A video showing a series of flashes and explosions and shot from The Tower in downtown Fort Worth will be featured Tuesday on the SyFy networks Fact or Faked Paranormal Files television show.
Brian Luenser shot four videos on May 10, 2011, shortly after a thunderstorm passed through Fort Worth, and posted one of them on YouTube, where it quickly went viral. As of early Monday afternoon, it had received 1,336,312 views.
Luenser, a CPA by day who is also a serious amateur photographer and videographer, said he regularly shoots during thunderstorms and on that evening, he was standing on his 34th-floor balcony of The Tower apartment complex.
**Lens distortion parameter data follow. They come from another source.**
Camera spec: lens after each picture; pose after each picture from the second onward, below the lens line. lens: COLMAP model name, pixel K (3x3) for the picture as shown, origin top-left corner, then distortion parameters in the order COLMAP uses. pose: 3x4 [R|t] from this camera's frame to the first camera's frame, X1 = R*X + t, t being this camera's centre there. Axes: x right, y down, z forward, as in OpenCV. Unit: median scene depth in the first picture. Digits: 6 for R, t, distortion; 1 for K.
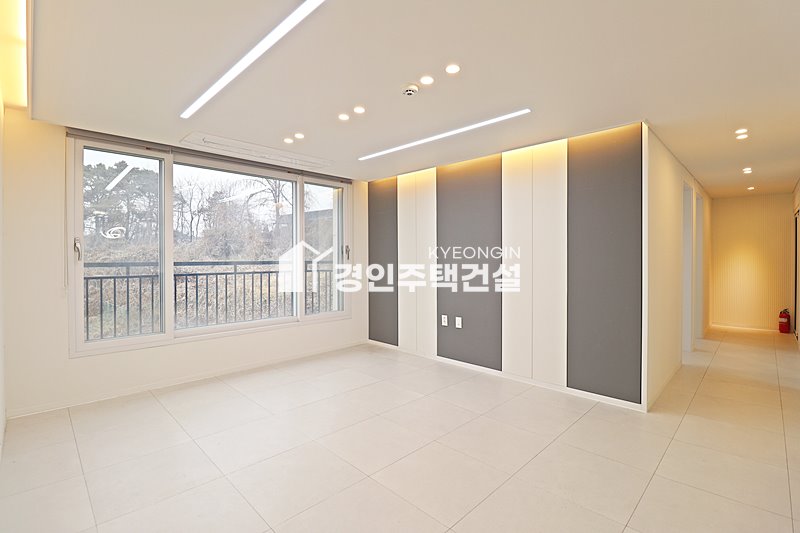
lens RADIAL K [[371.0, 0, 404.0], [0, 371.0, 260.1], [0, 0, 1]] dist [-0.013111, -0.003859]
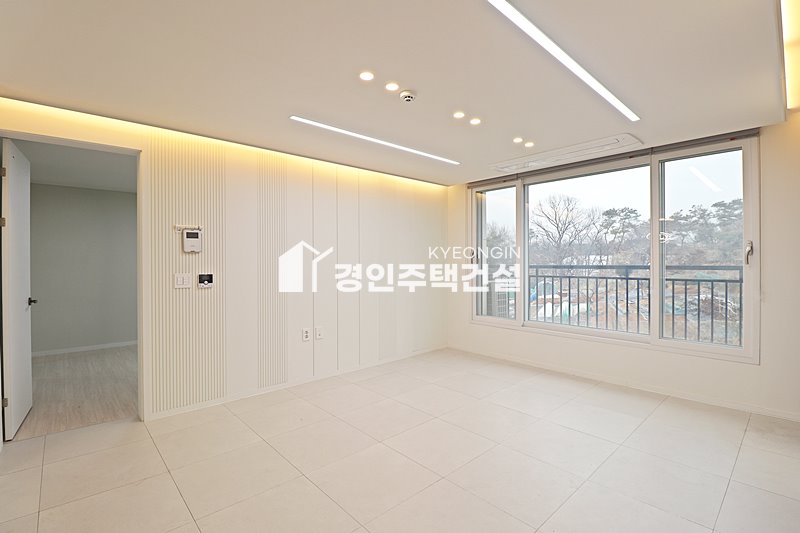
lens RADIAL K [[371.0, 0, 397.6], [0, 371.0, 264.1], [0, 0, 1]] dist [-0.013111, -0.003859]
pose [[-0.053302, 0.006943, -0.998554, 0.559420], [-0.001728, 0.999974, 0.007046, -0.005541], [0.998577, 0.002101, -0.053288, 0.551413]]
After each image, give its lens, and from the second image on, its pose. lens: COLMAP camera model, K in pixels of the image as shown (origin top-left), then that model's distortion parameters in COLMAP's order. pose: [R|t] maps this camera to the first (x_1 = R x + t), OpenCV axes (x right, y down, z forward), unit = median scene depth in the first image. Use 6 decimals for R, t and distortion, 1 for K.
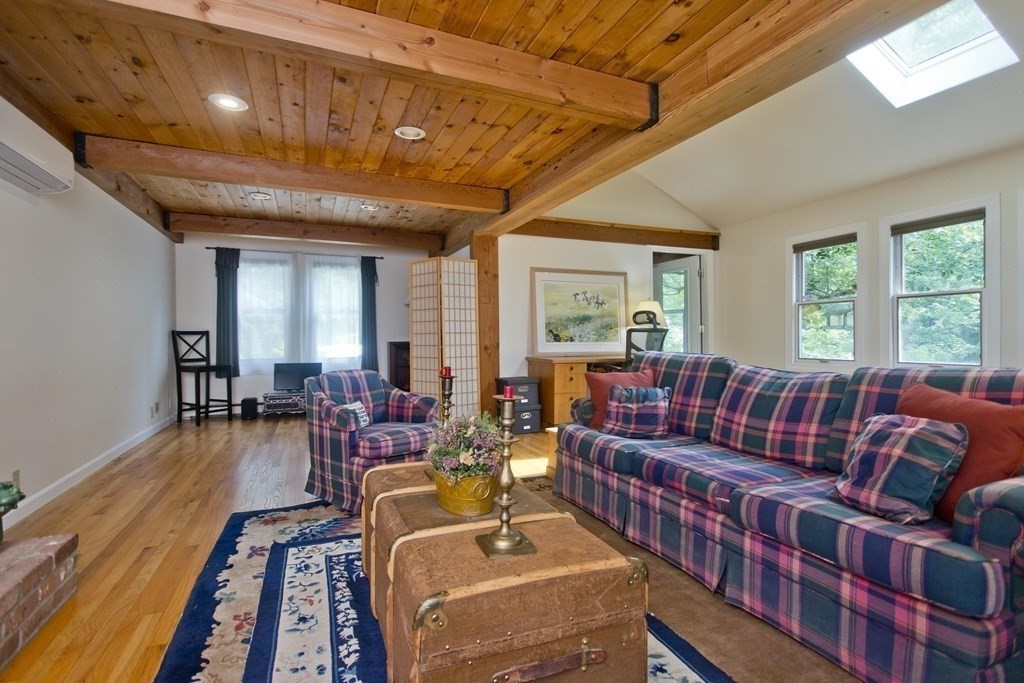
lens RADIAL K [[494.3, 0, 513.0], [0, 494.3, 344.3], [0, 0, 1]] dist [0.005165, 0.001737]
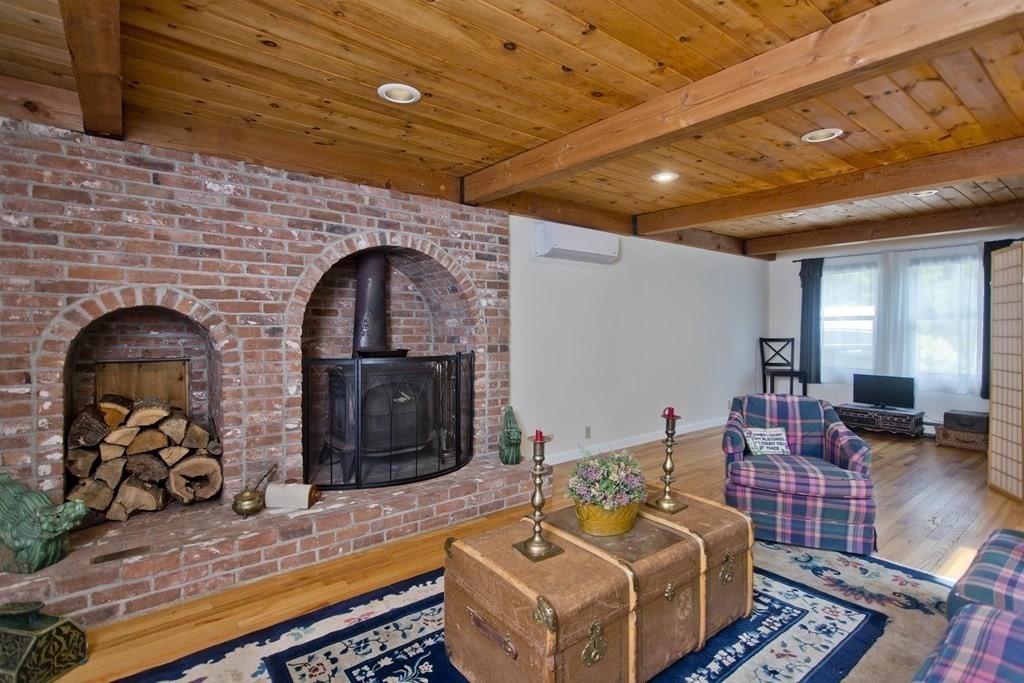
lens RADIAL K [[494.3, 0, 514.7], [0, 494.3, 334.6], [0, 0, 1]] dist [0.005165, 0.001737]
pose [[0.273082, 0.018840, -0.961806, 0.263385], [-0.020041, 0.999703, 0.013892, -0.038688], [0.961782, 0.015482, 0.273378, 0.125298]]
"That's when I noticed a glow," Luenser said. "I couldn't imagine what it was."
Looking toward the east, he started shooting video "and it just kind of spread from there."
The video shows quick-hitting blue and yellow flashes that went on for at least 20 minutes, he said.
The initial glow Luenser saw had been caused by a lightning strike at a substation in east Fort Worth and it "started sending lightning bolts through lines and melting transformers," he said. "Telephone poles were all ablaze between downtown and Beach Street."
He posted the initial video on YouTube the next day and it "just went everywhere," he said.
Television networks began calling and soon the video was being seen across the world.
Luenser said he had the audio turned on but that you couldn't hear the explosions, which led some skeptics to suggest that the video was fake.
Others, he said, took a step into the extraterrestrial world, which got the attention of the SyFy network.
"It's got kind of a UFO following," Luenser said. "They think all of this was caused by UFOs. I don't believe that personally, but that's beside the point."
Oncor spokeswoman Jeamy Molina said the utility company has received many calls about the explosions since last May.
And she confirmed that "as boring as it sounds, it was lightning hitting transformers."
Luenser said the video that will be shown on the TV show is not the one that was put up on YouTube.
"It's actually better because it's high definition," Luenser said, explaining that the one he posted on YouTube was low definition so it would upload quickly.
Two other videos have not been released to the public, he said.
He said one of the strangest things about the video is the audio that accompanies it.
"You could hear birds chirping," he said, apparently because they thought the sun was coming up.